Thursday, May 27, 2010

Confession #1 - Mold and Metchup

Despite my best efforts, my apartment does not always stay clean. Sometimes the laundry piles up.  Sometimes I only vacuum once a week. Sometimes the Super Duper Cooper Pooper Puppy gets hold of a role of paper towels and makes it his personal mission to manufacture confetti. And I have to wonder, what good is having obsessive-compulsive disorder if it doesn’t mean that my apartment is immaculate, organized, and perfect all of the time? Why doesn’t it work that way?

Suffice to say that it doesn't. Sometimes, having OCD makes cleaning even harder. Case in point: The Mold Phobia.

I am unequivocally afraid of mold. I don’t know why. I don’t know when it started. I don’t think I had any bad mold experiences in my childhood. But somewhere along the line, I decided that mold was evil and bad and grandpa-drops-his-pants-scary. The irony of this is that my fear of mold means I am much more likely to manufacture it than the average person. Why, you ask?
Because cleaning out the refrigerator scares the bejeebus out of me.  I have to work up to it. I have to talk myself into it. I have to, I kid you not, take my prescribed anti-anxiety medication (Ah, Xanax, how you are loved.) I have to suit up. This entails slipping into a pair of rubber gloves from one of the three boxes I keep in the laundry nook (both rubber AND latex. Just in case. In case someone comes to my house and decides I am unworthy because I don’t have one of the other. I know. I’m weird. Feel free to leave at any time.) And then there is the bandanna, tied around my head to protect my mouth and nose, and obscure as much of my vision as possible. The sight of mold will make me shriek and run away. I kid you not.

When I’m done, the gloves get thrown out. The bandanna goes immediately into the hamper. My hands get washed. And most of the time, it takes more than an hour to recover from the horrors of fridge cleaning. Even when the damn thing is mold free. I didn’t realize just how bad this was until I was watching Iron Chef America last week, and the secret ingredient was blue cheese. Anyone know what they make that stuff with? Anyone? Want to take a guess? I’ll give you a hint. It ain’t food coloring. And ten minutes into the show, I felt the familiar thud of my heartbeat as it sped up and tried to launch my body into fight-or-flight. Over images of mold on the television screen.

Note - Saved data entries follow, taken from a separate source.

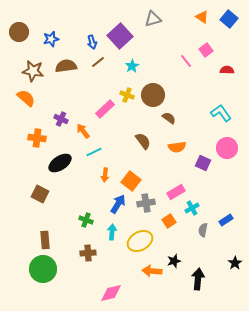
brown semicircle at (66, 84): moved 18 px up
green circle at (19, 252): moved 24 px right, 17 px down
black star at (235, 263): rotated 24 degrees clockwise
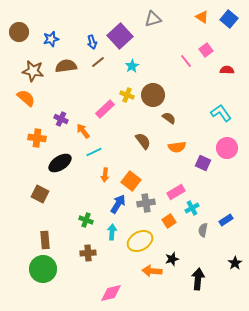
black star at (174, 261): moved 2 px left, 2 px up
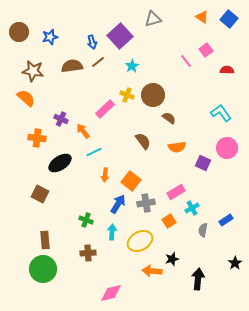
blue star at (51, 39): moved 1 px left, 2 px up
brown semicircle at (66, 66): moved 6 px right
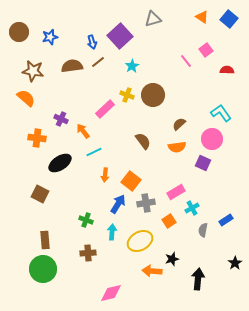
brown semicircle at (169, 118): moved 10 px right, 6 px down; rotated 80 degrees counterclockwise
pink circle at (227, 148): moved 15 px left, 9 px up
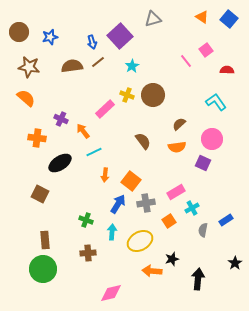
brown star at (33, 71): moved 4 px left, 4 px up
cyan L-shape at (221, 113): moved 5 px left, 11 px up
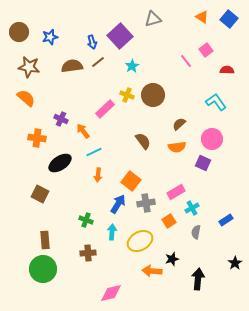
orange arrow at (105, 175): moved 7 px left
gray semicircle at (203, 230): moved 7 px left, 2 px down
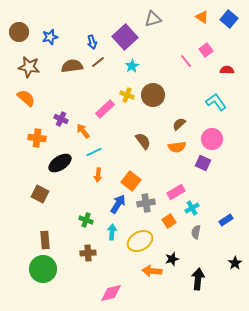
purple square at (120, 36): moved 5 px right, 1 px down
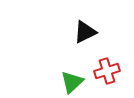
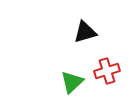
black triangle: rotated 10 degrees clockwise
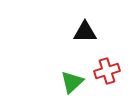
black triangle: rotated 15 degrees clockwise
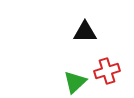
green triangle: moved 3 px right
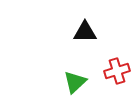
red cross: moved 10 px right
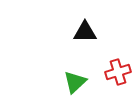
red cross: moved 1 px right, 1 px down
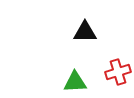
green triangle: rotated 40 degrees clockwise
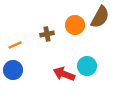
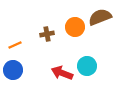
brown semicircle: rotated 140 degrees counterclockwise
orange circle: moved 2 px down
red arrow: moved 2 px left, 1 px up
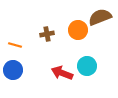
orange circle: moved 3 px right, 3 px down
orange line: rotated 40 degrees clockwise
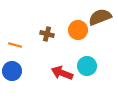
brown cross: rotated 24 degrees clockwise
blue circle: moved 1 px left, 1 px down
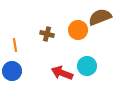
orange line: rotated 64 degrees clockwise
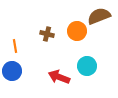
brown semicircle: moved 1 px left, 1 px up
orange circle: moved 1 px left, 1 px down
orange line: moved 1 px down
red arrow: moved 3 px left, 4 px down
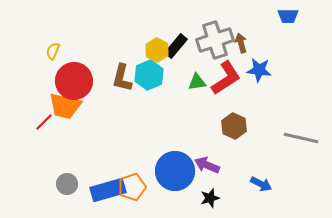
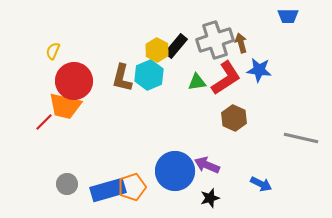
brown hexagon: moved 8 px up
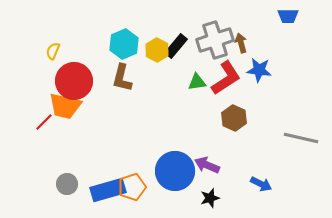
cyan hexagon: moved 25 px left, 31 px up
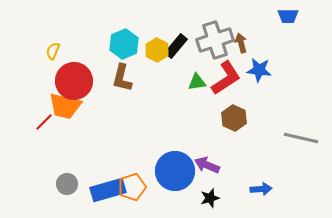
blue arrow: moved 5 px down; rotated 30 degrees counterclockwise
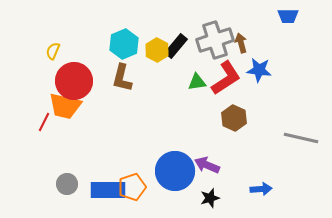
red line: rotated 18 degrees counterclockwise
blue rectangle: rotated 16 degrees clockwise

What do I think this mold is going to do to me? Grow uncontrollably until it takes over the apartment, sprouting teeth and eating me? Become toxic and infect me with a virus that will cause a slow and painful death? Develop into a walking, talking alien species that will eventually take over the planet? I have no idea. All I know is that it scares me. It is an evil, EVIL monster, lurking in the depths of my refrigerator, just waiting for me reach my hand in so it can wrap its green/blue fuzzy hands around my wrist and suck me into the fridge to live forever. Or something.

Since the method of beating phobias is typically to expose oneself to what one is afraid of, I really can’t see myself getting over this any time soon. I, for one, do not have a burning desire to become one with the mold. I want it to die. I want it to suffer. Or at least to be as afraid of me as I am of it.

All of this reminds me of something that happened in the fourth grade. No, it wasn't mold related. But it had to do with something I was equally grossed out to see: Metchup.

I knew a girl in the fourth grade (which was a sucky year for me, by the way) named Kristen. Kristen was nice enough. She was friendly. And I might have become good friends with her, had she not committed a crime at lunch one day that was so heinous, I knew then and there we would never be close.
Kristen mixed her Ketchup and her Mustard. Then she dipped her chicken in the sick looking orangey-pink concoction, and ate it. And I wanted to hurl.

I never told her that this was the reason I didn’t like her back then. I don’t think I ever told her that I didn’t like her. And we did eventually become, at least, friendly acquaintances. But I never could get the image of the Kustard-Metchup mixture out of my head. It’s still there. It still makes me feel a little sick.

Much like the Fussy Handed Mold Monster, the sight of those two sauces mixing together bothered me. I wish I could tell you that the food-mixing problem went away, and I grew up to be a normal adult. But you all know me. You’d know I was lying. I’m not normal, am I? NO! True to form, I still hate to see some foods mixing. But I will say that I no longer make snap judgments about people based on their choice of dipping sauces. I even have friends who eat Metchup. These days, I just try not to look.

And Kristen? I’m sorry. I was a weird little kid. 

Now that I've purged my soul, and scared you all away, I'm going to clean my best friend's house. Because that's a good penance for being a freak. Right?